Managing data security and privacy is becoming an increasingly larger part of a company’s risk portfolio, especially as it relates to transactions with third parties. These third-party transactions may include the outsourcing of technology services, hosted data, or software as a service (“Saas”), and as an example, consumer information privacy is an area garnering a lot of attention. From data breach notice reporting to class action lawsuits, companies who handle the non-public personal information of individuals have possession of high-risk information, and entities regulated by HIPPA and the Gramm Leach Bliley Act need to ensure they are compliant with the statutory requirements. One way to mitigate this risk is through diligence in contract/negotiation phase.

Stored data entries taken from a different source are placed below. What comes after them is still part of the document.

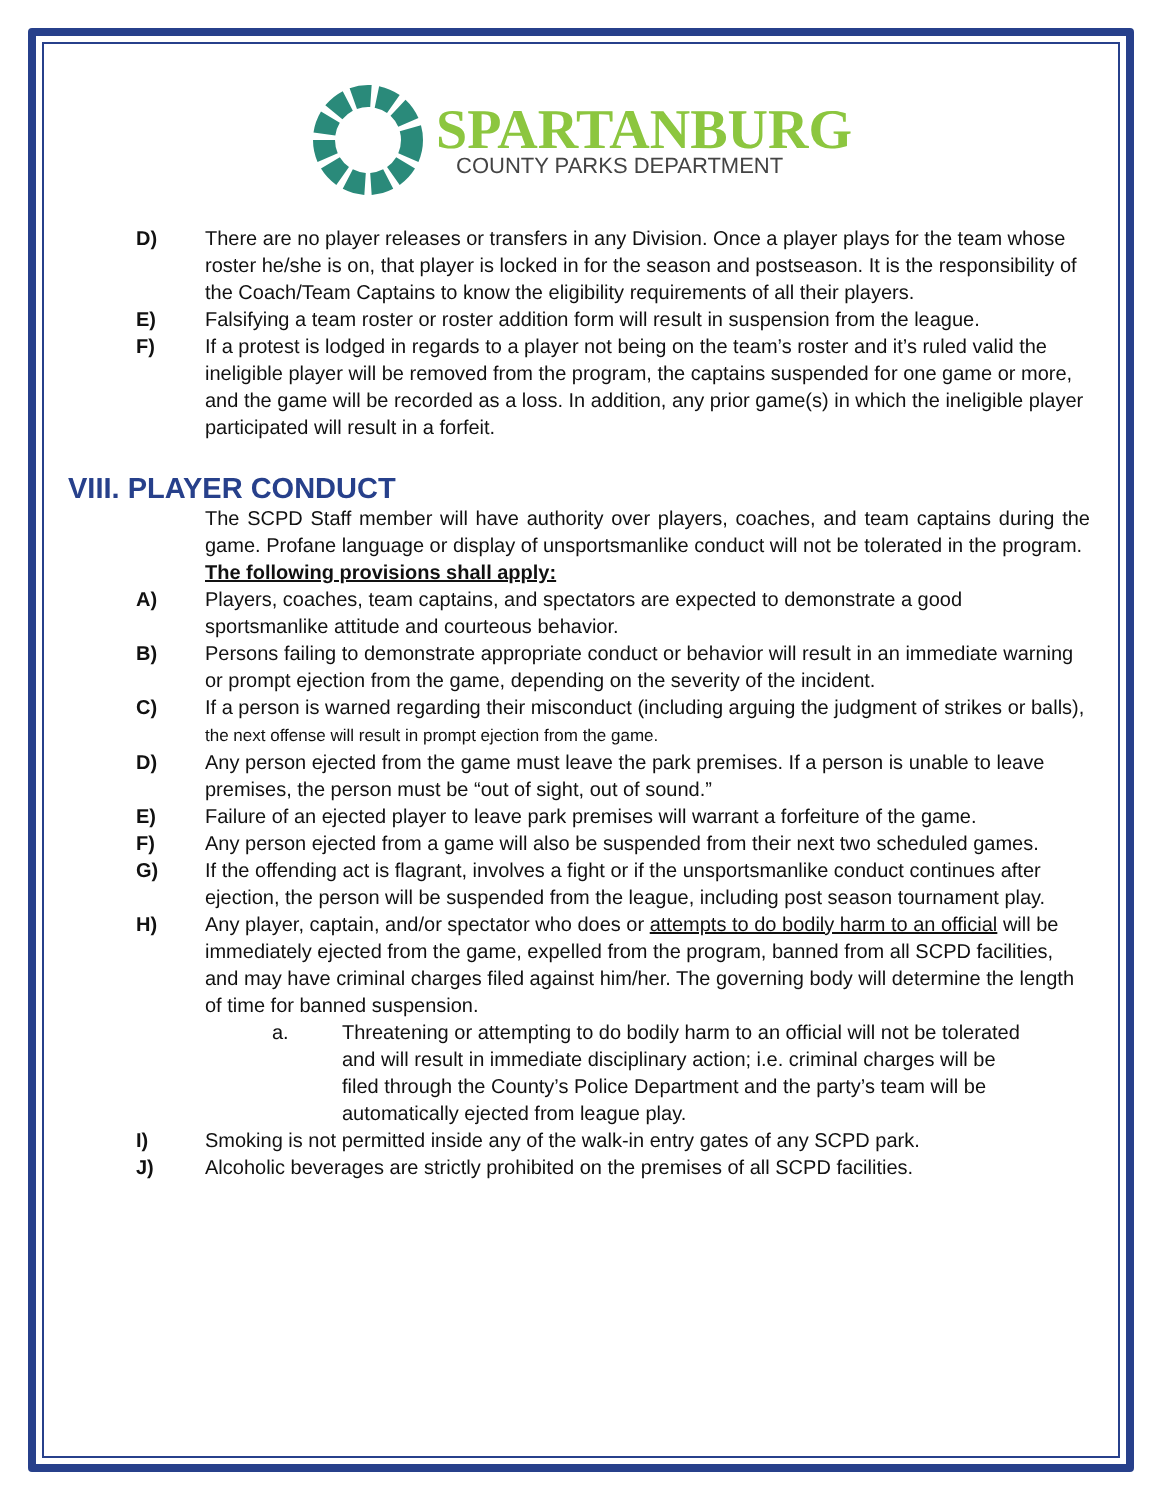SPARTANBURG
COUNTY PARKS DEPARTMENT
D) There are no player releases or transfers in any Division. Once a player plays for the team whose roster he/she is on, that player is locked in for the season and postseason. It is the responsibility of the Coach/Team Captains to know the eligibility requirements of all their players.
E) Falsifying a team roster or roster addition form will result in suspension from the league.
F) If a protest is lodged in regards to a player not being on the team’s roster and it’s ruled valid the ineligible player will be removed from the program, the captains suspended for one game or more, and the game will be recorded as a loss. In addition, any prior game(s) in which the ineligible player participated will result in a forfeit.
VIII. PLAYER CONDUCT
The SCPD Staff member will have authority over players, coaches, and team captains during the game. Profane language or display of unsportsmanlike conduct will not be tolerated in the program.
The following provisions shall apply:
A) Players, coaches, team captains, and spectators are expected to demonstrate a good sportsmanlike attitude and courteous behavior.
B) Persons failing to demonstrate appropriate conduct or behavior will result in an immediate warning or prompt ejection from the game, depending on the severity of the incident.
C) If a person is warned regarding their misconduct (including arguing the judgment of strikes or balls), the next offense will result in prompt ejection from the game.
D) Any person ejected from the game must leave the park premises. If a person is unable to leave premises, the person must be “out of sight, out of sound.”
E) Failure of an ejected player to leave park premises will warrant a forfeiture of the game.
F) Any person ejected from a game will also be suspended from their next two scheduled games.
G) If the offending act is flagrant, involves a fight or if the unsportsmanlike conduct continues after ejection, the person will be suspended from the league, including post season tournament play.
H) Any player, captain, and/or spectator who does or attempts to do bodily harm to an official will be immediately ejected from the game, expelled from the program, banned from all SCPD facilities, and may have criminal charges filed against him/her. The governing body will determine the length of time for banned suspension.
a. Threatening or attempting to do bodily harm to an official will not be tolerated and will result in immediate disciplinary action; i.e. criminal charges will be filed through the County’s Police Department and the party’s team will be automatically ejected from league play.
I) Smoking is not permitted inside any of the walk-in entry gates of any SCPD park.
J) Alcoholic beverages are strictly prohibited on the premises of all SCPD facilities.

When negotiating with a third party provider (where sensitive information may be involved), the entity should ensure that one or more of the following provisions are present in the contract:
- a provision stating that the vendor shall not disclose any personally identifiable information of the entity’s customers without written consent
- a provision stating that the vendor shall comply with all applicable regulations and laws concerning the type of data that may be transferred
- a duty to provide notice to the entity in the event any suspected breach of security has taken place which may affect the entity’s data
- in the event data is disclosed (with the appropriate permission), require that the receiving party agree in writing to be bound by terms at least as stringent as the terms in the constituent agreement
Depending on the industry, the type of data, and the underlying transaction involved, third-party agreements should contain provisions about data security and privacy. For any agreement that may involve the sensitive data of a regulated entity, the entity should seek the advice of attorneys who have experience negotiating these types of agreements.